Wise words from the Anti-Black Caucus. (That sounds dreadful - perhaps they ought to be the Beige Tendency. Or is that worse?)
Fear not the light interior. As Humph says, a bit of a wipe from time to time is all it takes - and the same is true of a black one, since the dirt is there even if you can't see it. My Volvo, with its beige-grey 'Oak' interior was chosen in 2002 when we had a toddler and an embryo; ten years and 130,000 miles on, the few signs of wear are mostly related to it being a fabric interior rather than a leather one; if I'd known then I'd be keeping it this long I'd probably have gone for the half-leather 'Svangen' option, but still not in black.
Funny, isn't it, how people these days seem happy to choose black exteriors that look great for ten minutes after washing, or until the car moves, whichever comes first, then filthy until the next wash, but fret about whether the interior will show the muck?
I've not looked at the Cinnamon option from BMW but if it looks like the Brown interiors offered by MB and Audi, you get an interior that looks like it was designed to be black, only with brown seats in place of the black ones, and the effect is jarring.
The funny thing is, brown leather is one of my favourite materials: most of my shoes and belts are in shades of brown, and I secretly covet a variety of brown leather work and weekend luggage, but I've yet to see it done convincingly in a modern car. I think it may be because the seats have to tone with the functional, technical parts of the interior, and those just look wrong in anything but black or dark grey; that's why there are no brown iPads.

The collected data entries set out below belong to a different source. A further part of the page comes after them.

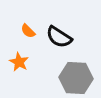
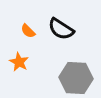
black semicircle: moved 2 px right, 8 px up
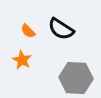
orange star: moved 3 px right, 2 px up
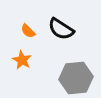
gray hexagon: rotated 8 degrees counterclockwise
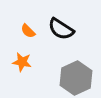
orange star: moved 2 px down; rotated 18 degrees counterclockwise
gray hexagon: rotated 20 degrees counterclockwise
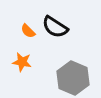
black semicircle: moved 6 px left, 2 px up
gray hexagon: moved 3 px left; rotated 12 degrees counterclockwise
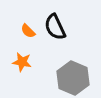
black semicircle: rotated 32 degrees clockwise
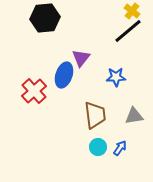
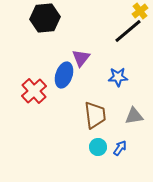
yellow cross: moved 8 px right; rotated 14 degrees clockwise
blue star: moved 2 px right
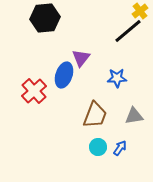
blue star: moved 1 px left, 1 px down
brown trapezoid: rotated 28 degrees clockwise
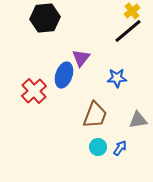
yellow cross: moved 8 px left
gray triangle: moved 4 px right, 4 px down
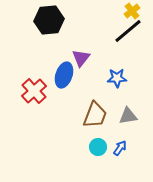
black hexagon: moved 4 px right, 2 px down
gray triangle: moved 10 px left, 4 px up
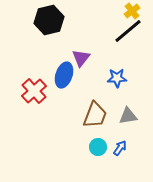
black hexagon: rotated 8 degrees counterclockwise
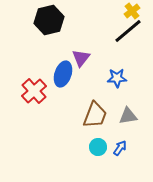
blue ellipse: moved 1 px left, 1 px up
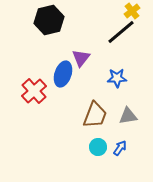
black line: moved 7 px left, 1 px down
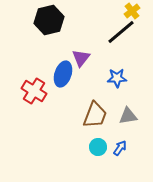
red cross: rotated 15 degrees counterclockwise
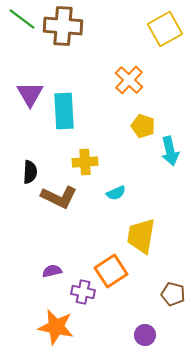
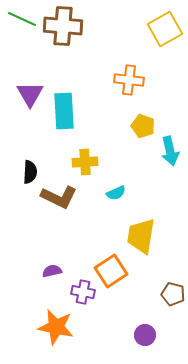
green line: rotated 12 degrees counterclockwise
orange cross: rotated 36 degrees counterclockwise
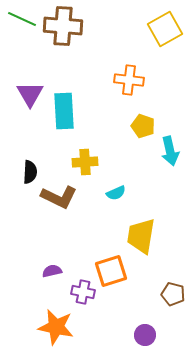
orange square: rotated 16 degrees clockwise
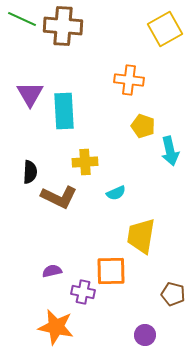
orange square: rotated 16 degrees clockwise
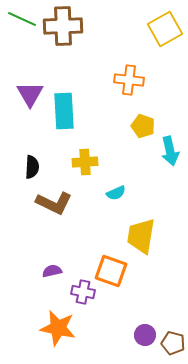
brown cross: rotated 6 degrees counterclockwise
black semicircle: moved 2 px right, 5 px up
brown L-shape: moved 5 px left, 6 px down
orange square: rotated 20 degrees clockwise
brown pentagon: moved 49 px down
orange star: moved 2 px right, 1 px down
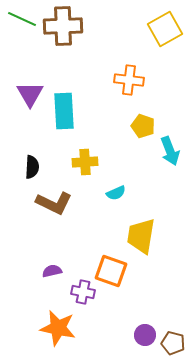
cyan arrow: rotated 8 degrees counterclockwise
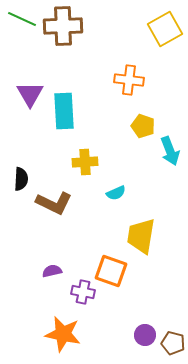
black semicircle: moved 11 px left, 12 px down
orange star: moved 5 px right, 6 px down
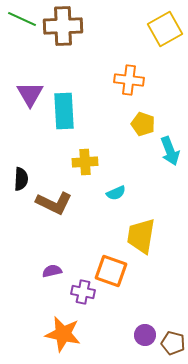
yellow pentagon: moved 2 px up
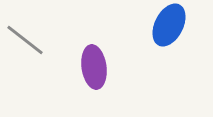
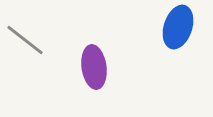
blue ellipse: moved 9 px right, 2 px down; rotated 9 degrees counterclockwise
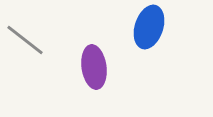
blue ellipse: moved 29 px left
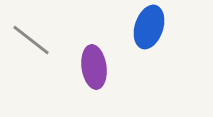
gray line: moved 6 px right
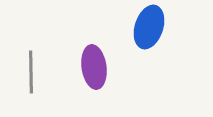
gray line: moved 32 px down; rotated 51 degrees clockwise
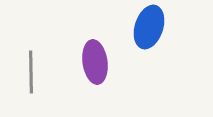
purple ellipse: moved 1 px right, 5 px up
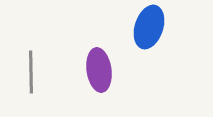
purple ellipse: moved 4 px right, 8 px down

This has parallels in my own search for a Mercedes E estate: the (rare) alternative to black inside those is light grey, and I have a problem with that that maybe you can help with. The trouble is that grey leather takes me back to an 80s world of ruched loafers with little chains on, yellow Farah slacks and Ralph Lauren polo shirts. Not a style I ever affected myself, you understand - I was still a student then - but it appalled me in my elders and I'd have a hard time adopting it now. Perhaps uncle Humph can offer some encouragement from behind his study desk, followed by a paper bag of gobstoppers and the muttered exhortation, "Don't tell your mother."